The Slavic autonym *Slověninъ is usually considered a derivation from slovo "word", originally denoting "people who speak (the same language)", i.e. people who understand each other, in contrast to the Slavic word denoting "foreign people" – němci, meaning "mumbling, murmuring people" (from Slavic *němъ – "mumbling, mute"). The latter word may be the derivation of words to denote German/Germanic people in many later Slavic languages: e.g., Czech Němec, Slovak Nemec, Slovene Nemec, Belarusian, Russian and Bulgarian Немец, Serbian Немац, Serbian, Bosnian and Croatian Nijemac, Polish Niemiec, Ukrainian Німець, etc., but another theory states that rather these words are derived from the name of the Nemetes tribe, which is derived from the Celtic root nemeto-.

The English term slave derives from the ethnonym Slav. In medieval wars many Slavs were captured and enslaved, which led to the word "slav" becoming synonym to "enslaved person". The English word Slav could be derived from the Middle English word sclave, which was borrowed from Medieval Latin sclavus or slavus, itself a borrowing and Byzantine Greek σκλάβος sklábos "slave," which was in turn apparently derived from a misunderstanding of the Slavic autonym (denoting a speaker of their own languages). The Byzantine term Sklavinoi was loaned into Arabic as Saqaliba صقالبة (sing. Saqlabi صقلبي) by medieval Arab historiographers. However, the origin of this word is disputed.

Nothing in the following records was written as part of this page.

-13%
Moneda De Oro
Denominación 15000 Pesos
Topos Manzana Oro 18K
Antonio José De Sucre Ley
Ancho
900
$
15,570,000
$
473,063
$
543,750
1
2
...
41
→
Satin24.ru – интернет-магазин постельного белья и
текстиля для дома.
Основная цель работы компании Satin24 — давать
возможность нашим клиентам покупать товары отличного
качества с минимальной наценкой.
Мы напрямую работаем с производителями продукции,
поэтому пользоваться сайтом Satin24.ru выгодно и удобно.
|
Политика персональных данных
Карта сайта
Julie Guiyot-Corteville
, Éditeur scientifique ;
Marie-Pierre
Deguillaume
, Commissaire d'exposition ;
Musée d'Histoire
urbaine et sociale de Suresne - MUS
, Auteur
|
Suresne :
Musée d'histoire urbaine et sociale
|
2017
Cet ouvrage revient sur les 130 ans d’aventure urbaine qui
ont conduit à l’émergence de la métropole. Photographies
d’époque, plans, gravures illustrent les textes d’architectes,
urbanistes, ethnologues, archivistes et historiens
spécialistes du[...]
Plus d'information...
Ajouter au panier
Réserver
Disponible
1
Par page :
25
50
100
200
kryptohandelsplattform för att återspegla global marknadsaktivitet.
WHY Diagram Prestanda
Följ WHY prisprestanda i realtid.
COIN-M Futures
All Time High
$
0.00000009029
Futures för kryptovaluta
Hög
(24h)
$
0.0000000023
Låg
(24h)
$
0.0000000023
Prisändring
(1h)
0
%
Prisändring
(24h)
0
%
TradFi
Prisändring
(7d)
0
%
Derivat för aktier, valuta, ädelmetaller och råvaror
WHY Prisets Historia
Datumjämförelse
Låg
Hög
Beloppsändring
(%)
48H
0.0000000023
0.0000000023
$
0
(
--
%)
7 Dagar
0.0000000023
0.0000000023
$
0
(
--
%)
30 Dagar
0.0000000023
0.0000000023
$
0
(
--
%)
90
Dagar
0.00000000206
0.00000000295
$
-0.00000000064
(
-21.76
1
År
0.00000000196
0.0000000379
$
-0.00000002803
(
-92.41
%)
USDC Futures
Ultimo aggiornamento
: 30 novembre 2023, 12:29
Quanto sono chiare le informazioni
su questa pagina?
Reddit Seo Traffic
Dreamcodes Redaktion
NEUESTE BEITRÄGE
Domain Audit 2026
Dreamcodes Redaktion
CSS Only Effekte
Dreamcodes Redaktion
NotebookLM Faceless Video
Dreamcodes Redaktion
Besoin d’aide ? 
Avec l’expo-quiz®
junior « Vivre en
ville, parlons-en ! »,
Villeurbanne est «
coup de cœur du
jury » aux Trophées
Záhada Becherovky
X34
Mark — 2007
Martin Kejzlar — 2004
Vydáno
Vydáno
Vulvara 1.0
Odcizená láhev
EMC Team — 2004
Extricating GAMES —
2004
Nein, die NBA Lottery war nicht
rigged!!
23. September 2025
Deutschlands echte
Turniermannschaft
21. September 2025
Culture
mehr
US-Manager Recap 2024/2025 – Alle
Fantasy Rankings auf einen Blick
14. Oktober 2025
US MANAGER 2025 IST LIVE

Alternative proposals for the etymology of *Slověninъ propounded by some scholars have much less support. B.P. Lozinski argues that the word *slava once had the meaning of worshipper, in this context meaning "practicer of a common Slavic religion", and from that evolved into an ethnonym. S.B. Bernstein speculated that it derives from a reconstructed Proto-Indo-European *(s)lawos, cognate to Ancient Greek λαός laós "population, people", which itself has no commonly accepted etymology. Meanwhile others have pointed out that the suffix -enin indicates a man from a certain place, which in this case should be a place called Slova or Slava, possibly a river name. The Old East Slavic Slavuta for the Dnieper River was argued by Henrich Bartek (1907–1986) to be derived from slova and also the origin of Slovene.